Artigo — O § 4º do art. 3º e o art. 15, caput, e respectivo § 3º, da Lei nº 9.964, de 10 de abril de 2000, passam a vigorar com a seguinte redação:

Artigo 3º

……….

§ 4º Ressalvado o disposto no § 3º, a homologação da opção pelo Refis é condicionada à prestação de garantia ou, à critério da pessoa jurídica, ao arrolamento dos bens integrantes do seu patrimônio, ainda que de valor inferior ao débito consolidado, na forma do art. 64 da Lei nº 9.532, de 10 de novembro de 1967, dispensada a apresentação de qualquer outra garantia.

Artigo 15 — É suspensa a pretensão punitiva do Estado, referente aos crimes previstos nos arts. 1º e 2º da Lei 8.137, de 27 de novembro de 1990, e no art. 95 da Lei nº 8.212, de 24 de julho de 1991, durante o período em que a pessoa jurídica relacionada com o agente dos aludidos crimes estiver incluída no Refis.

§ 3º. Extingue-se a punibilidade dos crimes referidos neste artigo quando a pessoa jurídica relacionada com o agente efetuar o pagamento integral dos débitos oriundos de tributos e contribuições sociais, inclusive acessórios, que tiverem sido objeto de parcelamento.”

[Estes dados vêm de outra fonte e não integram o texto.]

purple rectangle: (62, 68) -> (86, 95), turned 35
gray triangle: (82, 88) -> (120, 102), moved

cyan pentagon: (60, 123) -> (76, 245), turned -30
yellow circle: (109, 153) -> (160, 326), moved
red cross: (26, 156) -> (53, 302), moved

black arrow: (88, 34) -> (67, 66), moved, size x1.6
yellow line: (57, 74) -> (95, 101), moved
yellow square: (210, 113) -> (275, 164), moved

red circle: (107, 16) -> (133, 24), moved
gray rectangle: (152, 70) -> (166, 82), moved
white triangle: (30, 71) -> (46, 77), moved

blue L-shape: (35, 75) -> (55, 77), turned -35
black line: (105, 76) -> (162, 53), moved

Vai dar muita confusão tentar aplicar a Emenda 113 do jeito que está. Ela reabre o Refis I, não o Refis II. Se fosse só isto, tudo bem. Mas dispõe que o Refis I será reaberto com as modificações do Refis II. Ambos têm vantagens e desvantagens, dentre outras, incompatíveis:

– O Refis I não aceita a adesão de empresas financeiras. O Refis II, sim.

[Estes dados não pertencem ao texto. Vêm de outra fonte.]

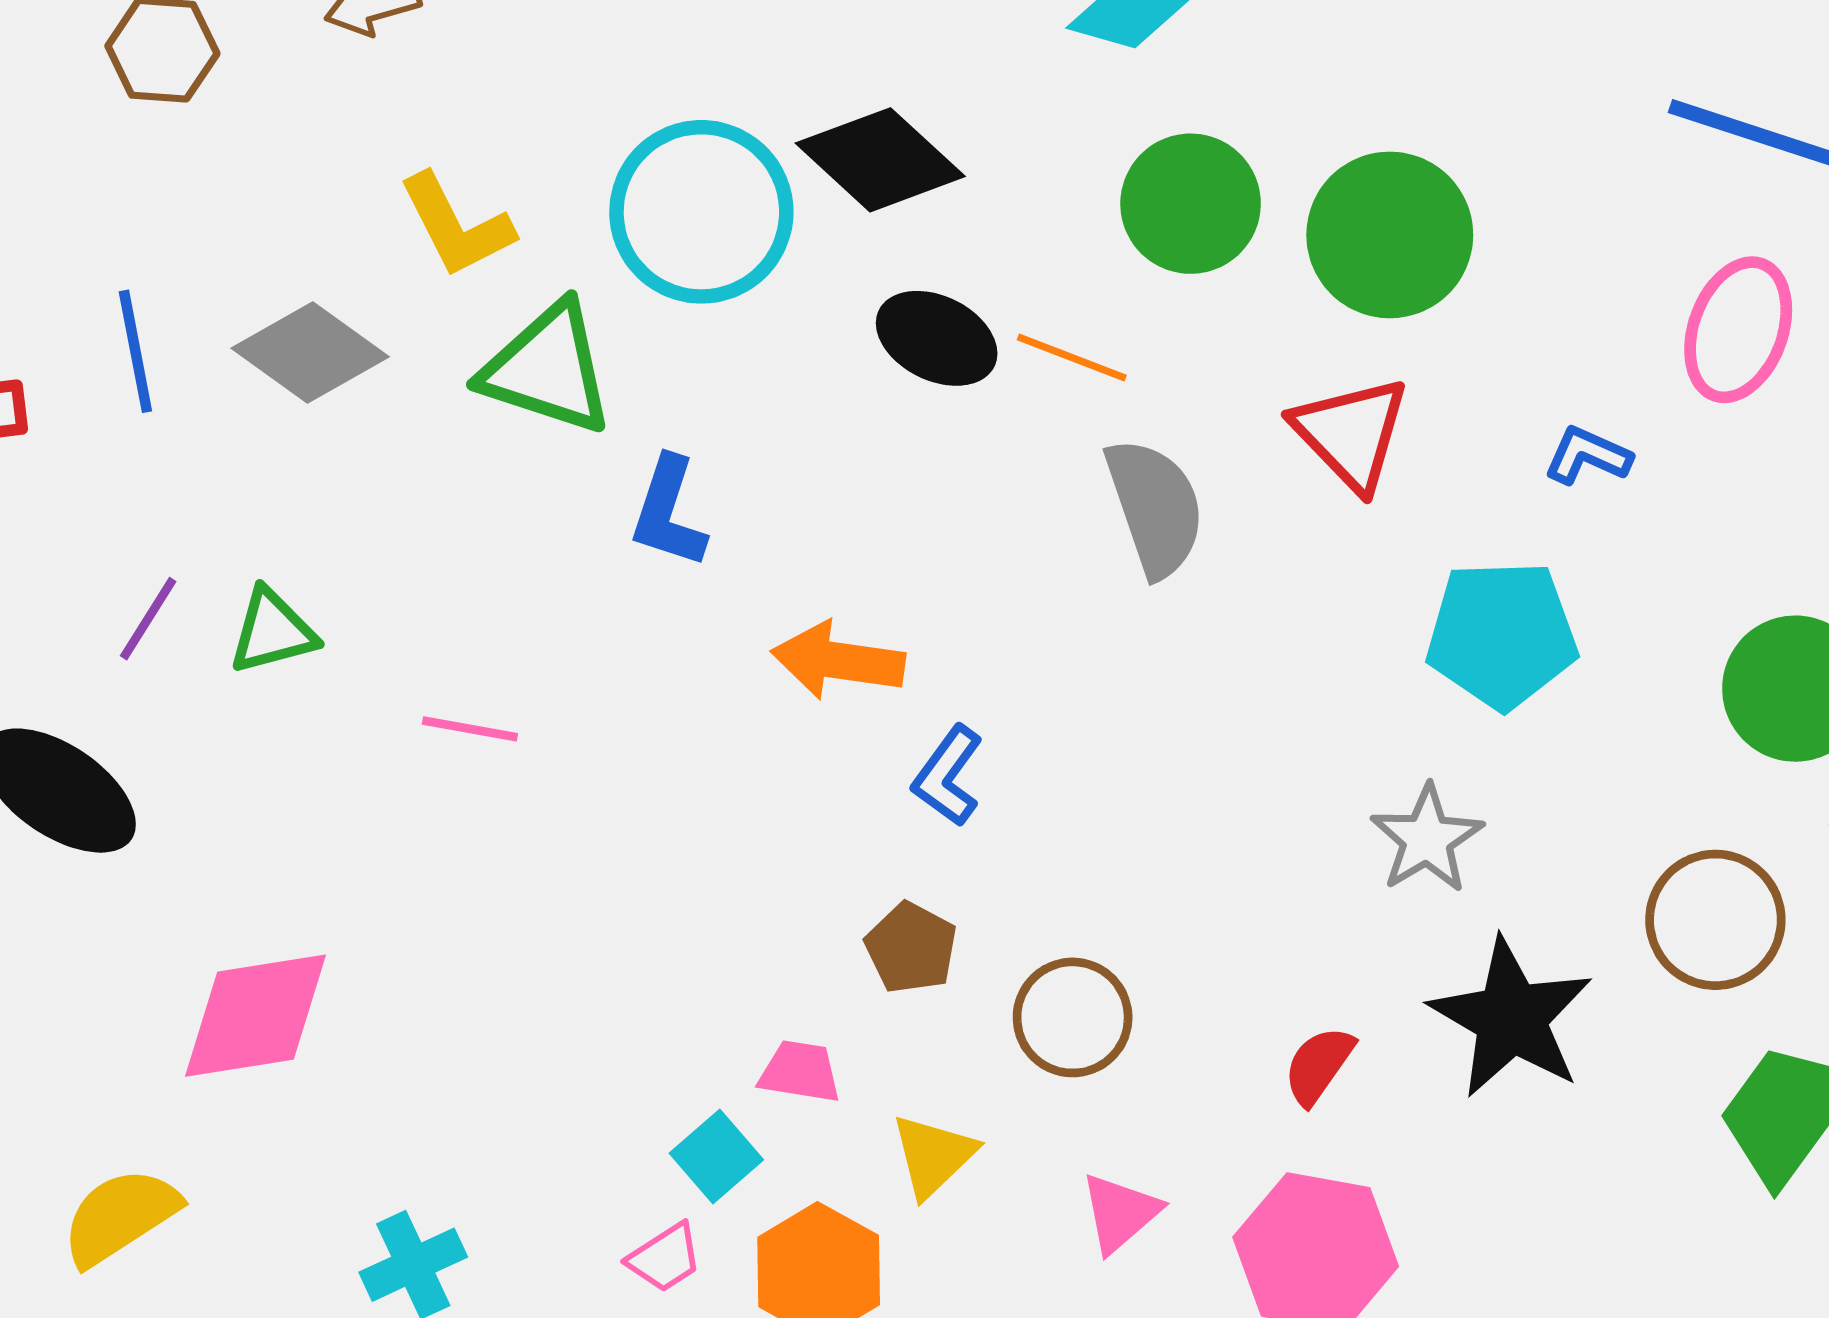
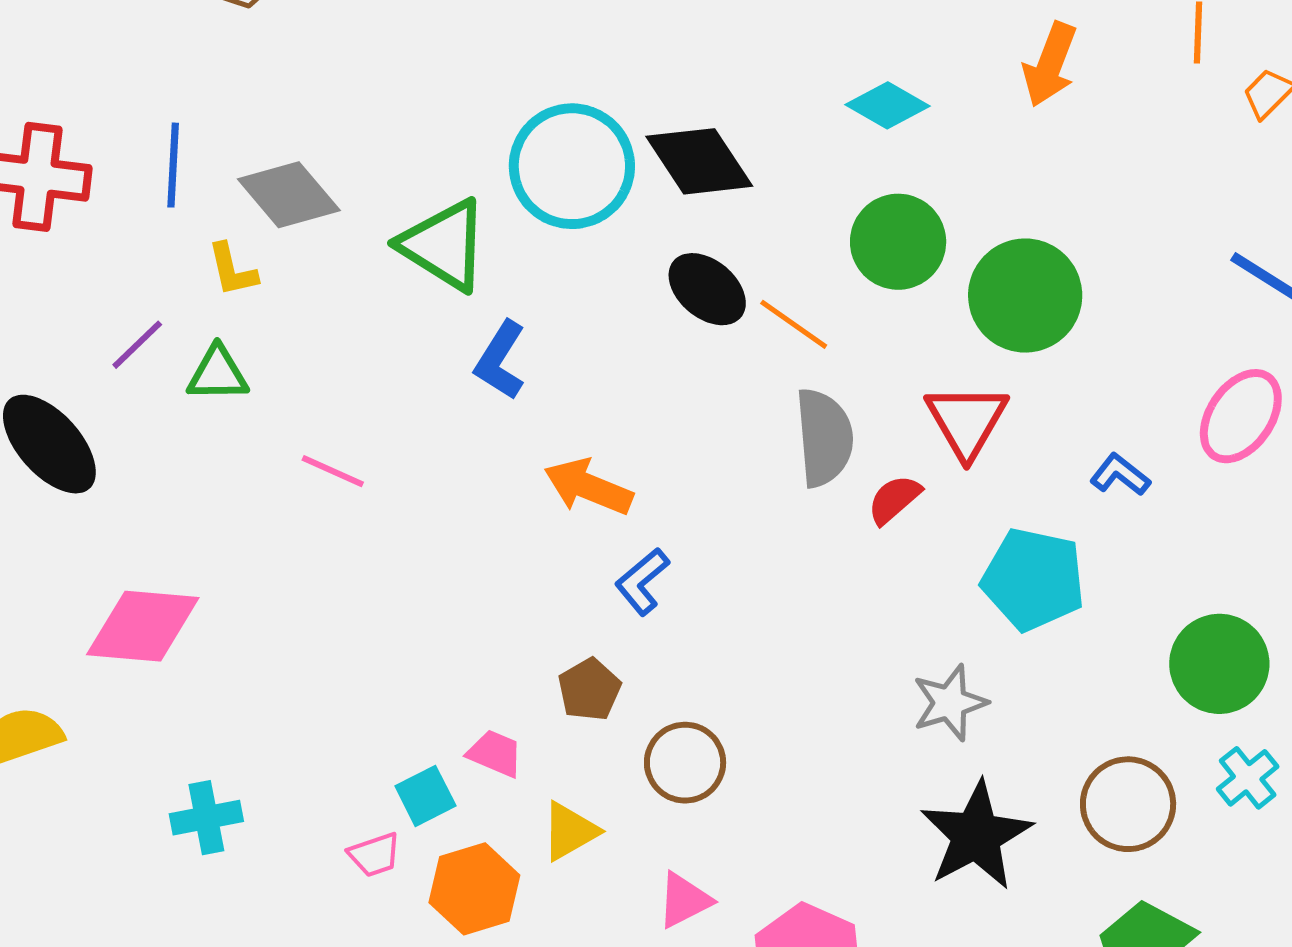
yellow L-shape: (456, 226) -> (232, 270), moved, size x0.7
red semicircle: (1319, 1065) -> (894, 499), moved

– O Refis I parcela a contribuição social dita “apropriadada”. O Refis II, não.

– O Refis I exige 1,2% do faturamento. O Refis II, 1,5%.

Como compatibilizar o aparente saco de gatos? Muito fácil! Basta aplicar o artigo 112 do CTN que determina que, na dúvida, opte-se ao menos maléfico (à cidadania) ao contribuinte:

“Artigo 112 — A lei tributária que define infrações, ou lhe comina penalidades, interpreta-se da maneira mais favorável ao acusado, em caso de dúvida quanto:

I – à capitulação legal do fato;

II – à natureza ou às circunstâncias materiais do fato, ou à natureza ou extensão dos seus efeitos;

III – à autoria, imputabilidade, ou punibilidade;

IV – à natureza da penalidade aplicável, ou à sua graduação”.

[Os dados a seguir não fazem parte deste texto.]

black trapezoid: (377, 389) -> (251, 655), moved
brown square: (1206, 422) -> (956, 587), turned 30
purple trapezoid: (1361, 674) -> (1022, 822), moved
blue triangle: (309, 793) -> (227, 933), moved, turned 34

A rigor, foi uma emenda (louve-se a batalha do deputado Luz Carlos Haluy) conseguida na pertinácia. Ele lá, no Plenário, falando sozinho! Não houve tempo de aperfeiçoá-la como seria o desejável. Mas uma regulamentação (decreto) que, com honestidade, reconheça a crise, saberá harmonizar ambos, I e II, em direção a este Refis III.

Quando teremos o Refis IV? Dentro de pouco mais de dois anos, naturalmente, meu caro senhor secretário Jorge Rachid! Se as condições do emprego não melhorarem e da economia (crescimento do país abaixo da quantidade de meninos que todos os anos nascem), há risco de vir antes.

Na verdade, não existe carga tributária alta. O que existe é baixo desenvolvimento econômico. Como está. Abaixo da média mundial. A crise. A inadimplência. A quebra. O câmbio. Os juros. E as pragas da agricultura. Muitas.